[EXTRACTED TEXT Boundary: Start]

Trial Chambers

The Prosecutor v. Janko Bobetko - Case No. IT-02-62-AR54 bis & IT-02-62-AR108 bis

"Decision on Challenge by Croatia to Decision and Orders of Confirming Judge"

29 November 2002
Judges Jorda [Presiding], Shahabuddeen, Hunt, Gunëy and Pocar)

Purpose of Rule 108 bis - Article 29(2)(d) of the Statute – Cooperation and assistance of States in the arrest and detention of accused persons - Interview of a proposed accused person prior to issuing an arrest warrant - Initial appearance of an accused person

Purpose of Rule 108 bis: Rule 108 bis was adopted to permit States directly affected by an interlocutory decision to seek a review where it is claimed that an interlocutory decision of a Trial Chamber has impacted upon its legal rights, such as when a State is ordered to produce documents or records from its archives. This provision is not available where the State claims that its legitimate political interests have been affected, or where it has a genuine concern that the facts alleged in the indictment are not historically accurate.

Cooperation and assistance of States in the arrest and detention of accused persons: a State which is ordered to arrest or detain an individual pursuant to Article 29(2)(d) has no standing to challenge the merits of that order.

Interview of a proposed accused person prior to issuing an arrest warrant : the Prosecution may interview a proposed accused person before seeking confirmation of an indictment against him if he is willing to be interviewed and if it wishes to do so, but it has no obligation to do so in every case.

Initial appearance of an accused person: there is nothing to prevent the Prosecution and the accused from reaching an agreement whereby he is able to make his initial appearance before the Tribunal whilst still at liberty. Unless such an agreement is reached, and the Trial Chamber approves, the usual procedure remains one of arrest and detention until any issue of provisional release is resolved.

Procedural Background

· On 17 September 2002, an indictment against Janko Bobetko was confirmed by Judge Liu. On 17 and 20 September 2002, the Judge issued warrants of arrest and ordered Croatia inter alia to find, arrest and surrender Bobetko to the International Tribunal.

· On 30 September 2002, the Republic of Croatia (hereinafter “Croatia”) filed an “Application of the Republic of Croatia to Submit an Interlocutory Appeal Against the Warrant of Arrest and Order for Surrender of 20 September 2002” (hereinafter “First Application”).

· On 4 October 2002, Croatia filed a “Request from the Republic of Croatia for a Review of the Judge’s Decision of 17 September Confirming the Indictment Against Janko Bobetko and the Order for his Arrest and Surrender of 20 September 2002” ( hereinafter “Second Application”).

[EXTRACTED TEXT Boundary: End]
[PROVIDED RECORDS Boundary: Start]

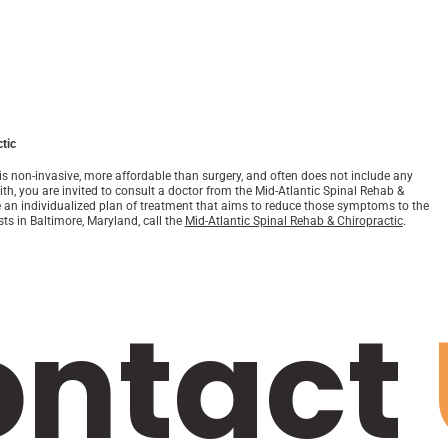
tic
 is non-invasive, more affordable than surgery, and often does not include any
ith, you are invited to consult a doctor from the Mid-Atlantic Spinal Rehab &
e an individualized plan of treatment that aims to reduce those symptoms to the
sts in Baltimore, Maryland, call the
Mid-Atlantic Spinal Rehab & Chiropractic
.
ontact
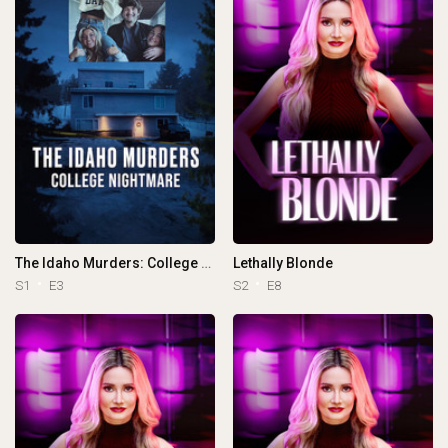
The Idaho Murders: College Nightmare
Lethally Blonde
S1
E3
S2
E8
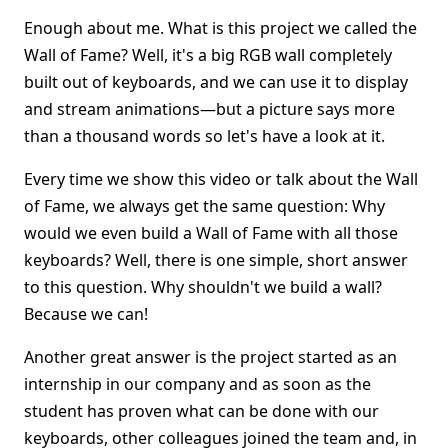
Enough about me. What is this project we called the
Wall of Fame? Well, it's a big RGB wall completely
built out of keyboards, and we can use it to display
and stream animations—but a picture says more
than a thousand words so let's have a look at it.
Every time we show this video or talk about the Wall
of Fame, we always get the same question: Why
would we even build a Wall of Fame with all those
keyboards? Well, there is one simple, short answer
to this question. Why shouldn't we build a wall?
Because we can!
Another great answer is the project started as an
internship in our company and as soon as the
student has proven what can be done with our
keyboards, other colleagues joined the team and, in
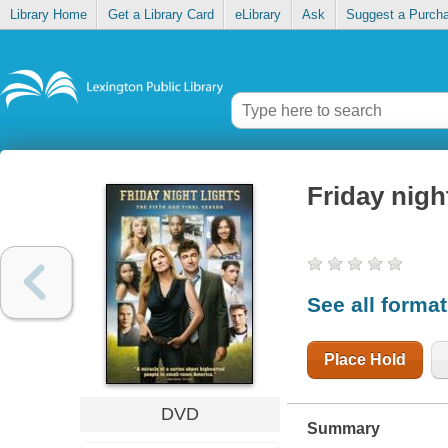
Library Home
Get a Library Card
eLibrary
Ask
Suggest a Purch
Friday nigh
See all forma
Place Hold
DVD
Summary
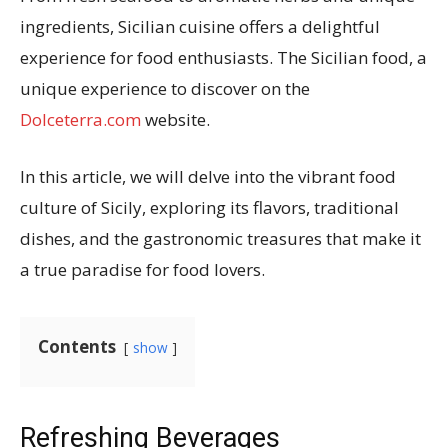
ingredients, Sicilian cuisine offers a delightful
experience for food enthusiasts. The Sicilian food, a
unique experience to discover on the
Dolceterra.com
website.
In this article, we will delve into the vibrant food
culture of Sicily, exploring its flavors, traditional
dishes, and the gastronomic treasures that make it
a true paradise for food lovers.
Contents
show
Refreshing Beverages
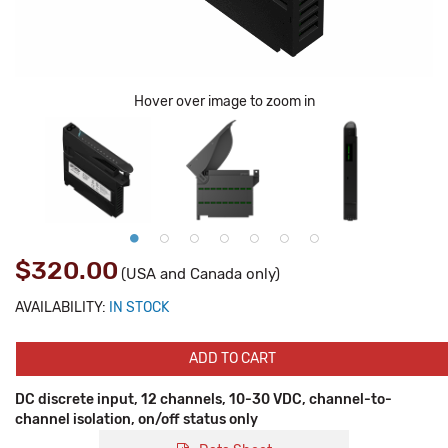
Hover over image to zoom in
$320.00
(USA and Canada only)
AVAILABILITY:
IN STOCK
ADD TO CART
DC discrete input, 12 channels, 10-30 VDC, channel-to-
channel isolation, on/off status only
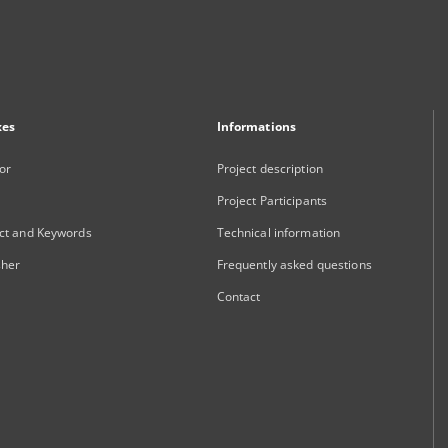
xes
Informations
or
Project description
Project Participants
ct and Keywords
Technical information
sher
Frequently asked questions
Contact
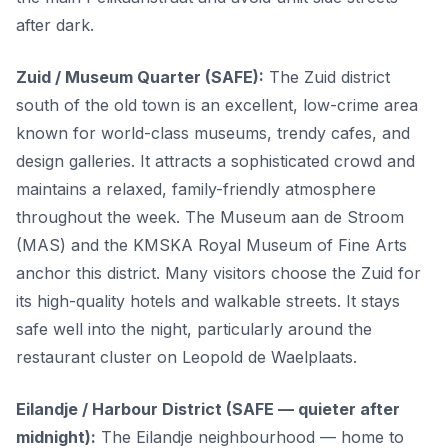
after dark.
Zuid / Museum Quarter (SAFE):
The Zuid district
south of the old town is an excellent, low-crime area
known for world-class museums, trendy cafes, and
design galleries. It attracts a sophisticated crowd and
maintains a relaxed, family-friendly atmosphere
throughout the week. The Museum aan de Stroom
(MAS) and the KMSKA Royal Museum of Fine Arts
anchor this district. Many visitors choose the Zuid for
its high-quality hotels and walkable streets. It stays
safe well into the night, particularly around the
restaurant cluster on Leopold de Waelplaats.
Eilandje / Harbour District (SAFE — quieter after
midnight):
The Eilandje neighbourhood — home to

[PROVIDED RECORDS Boundary: End]

▶ [PROBLEM SET]
1) Translate this sentence from the decision summary into Spanish: "On 17 September 2002, an indictment against Janko Bobetko was confirmed by Judge Liu."
2) In the records, change "crowd" to "clientele" in the stretch from the line containing "after dark." through the line containing "its high-quality hotels", and give back only those lines.
The records bear no relation to the decision summary.

▶ [RESULTS FOR EACH TASK]
1) El 17 de septiembre de 2002, el juez Liu confirmó un escrito de acusación contra Janko Bobetko.

2)
after dark.
Zuid / Museum Quarter (SAFE):
The Zuid district
south of the old town is an excellent, low-crime area
known for world-class museums, trendy cafes, and
design galleries. It attracts a sophisticated clientele and
maintains a relaxed, family-friendly atmosphere
throughout the week. The Museum aan de Stroom
(MAS) and the KMSKA Royal Museum of Fine Arts
anchor this district. Many visitors choose the Zuid for
its high-quality hotels and walkable streets. It stays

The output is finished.